Block (32,8). Threads = 32 × 8 = 256 . Warp count = 256/32 = 8 exactly, 0 wasted lanes .
Why this step? Making blockDim.x equal to the warp width (32) guarantees clean warp boundaries — the row width equals the warp width, so warps never straddle rows either (unlike Example 3).
Decide. (32,8) wastes nothing and keeps warps aligned to rows, which also helps coalesced memory access (see GPU-Memory-Hierarchy ). (30,30) wastes 28 lanes and misaligns rows.
Why this step? Fewer wasted lanes + aligned memory ⇒ higher effective throughput.
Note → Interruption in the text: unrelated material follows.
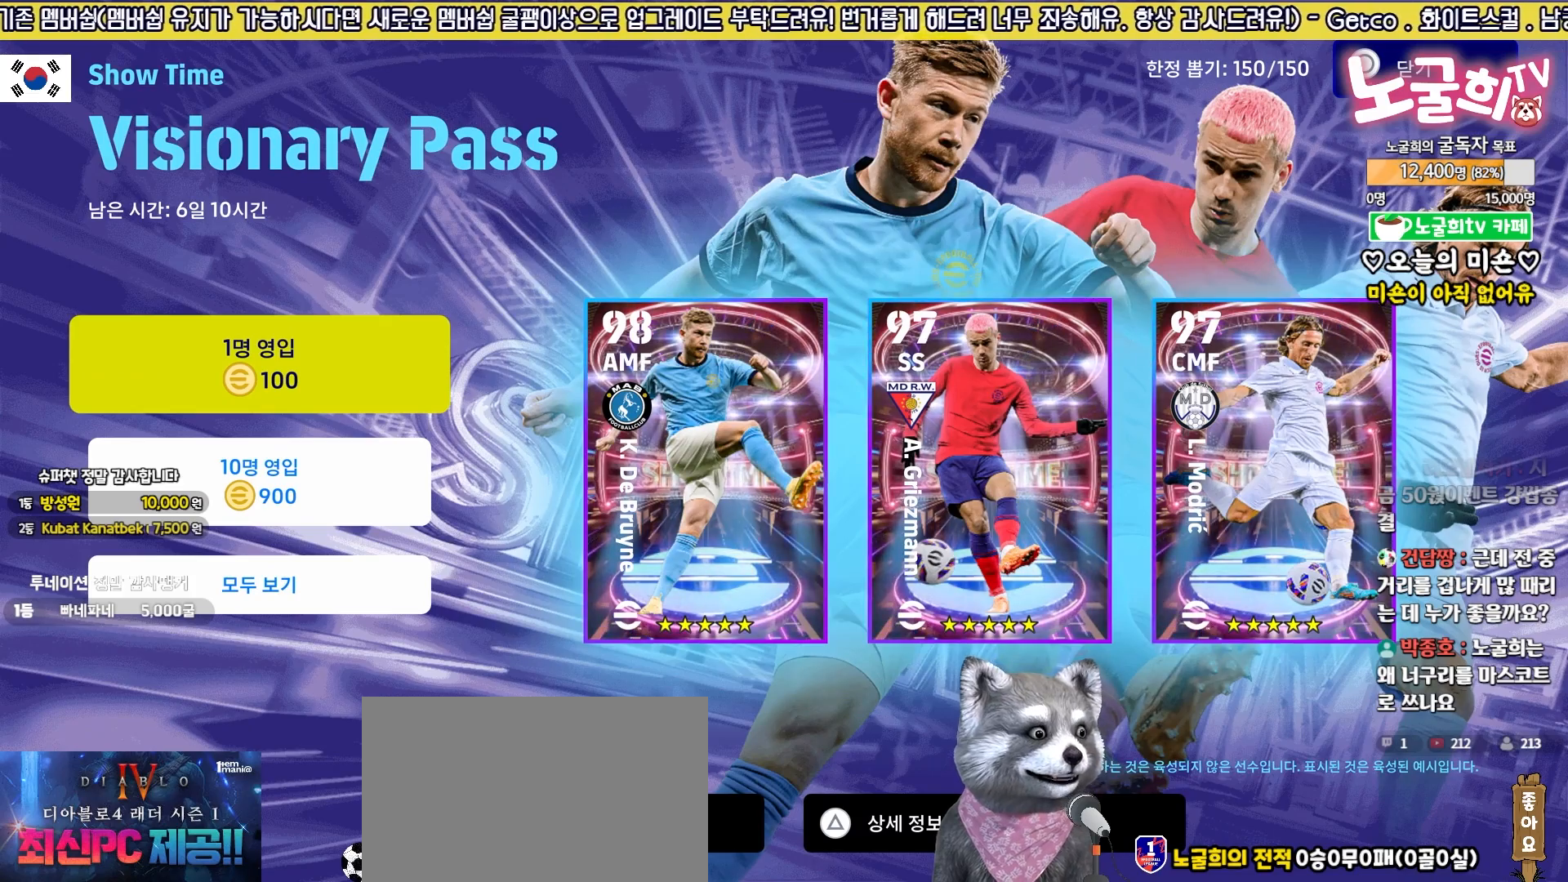
{"buttons": ["DPAD_RIGHT"], "events": [[300, "DPAD_RIGHT", "down"], [383, "DPAD_RIGHT", "up"], [467, "DPAD_RIGHT", "down"]]}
The "balanced-looking" square block is the trap the question set for you.
Answer: choose (32,8) — 8 warps, 0 wasted lanes — over (30,30), which needs 29 warps with 28 wasted lanes.
Verify: ⌈ 900/32 ⌉ = 29 and 900 − 896 = 4 active (28 idle) ✓; 256/32 = 8 exact, 0 idle ✓. (The image is tiled by many such blocks; here we compare per-block efficiency, which is what determines whether each block wastes lanes.)
Recall Quick self-test
A (72,1,1) block: how many warps and how many wasted lanes? ::: ⌈ 72/32 ⌉ = 3 warps; tail warp holds 72 − 64 = 8 active → 24 wasted lanes .
A (8,4,3) block: how many warps? ::: ⌈ 96/32 ⌉ = 3 warps (one per z-slice, since each slice is exactly 32 threads).
L = 300 , W = 15 : warps needed to hide? ::: ⌈ 300/15 ⌉ = 20 warps.
16 lanes take if (cost 40), 16 take else (cost 40): slowdown? ::: ( 40 + 40 ) /40 = 2 × .
Mnemonic The one rule to remember
"Multiple of 32, or pay the tail." Every wasted-lane example above traces back to a block whose thread count wasn't divisible by 32.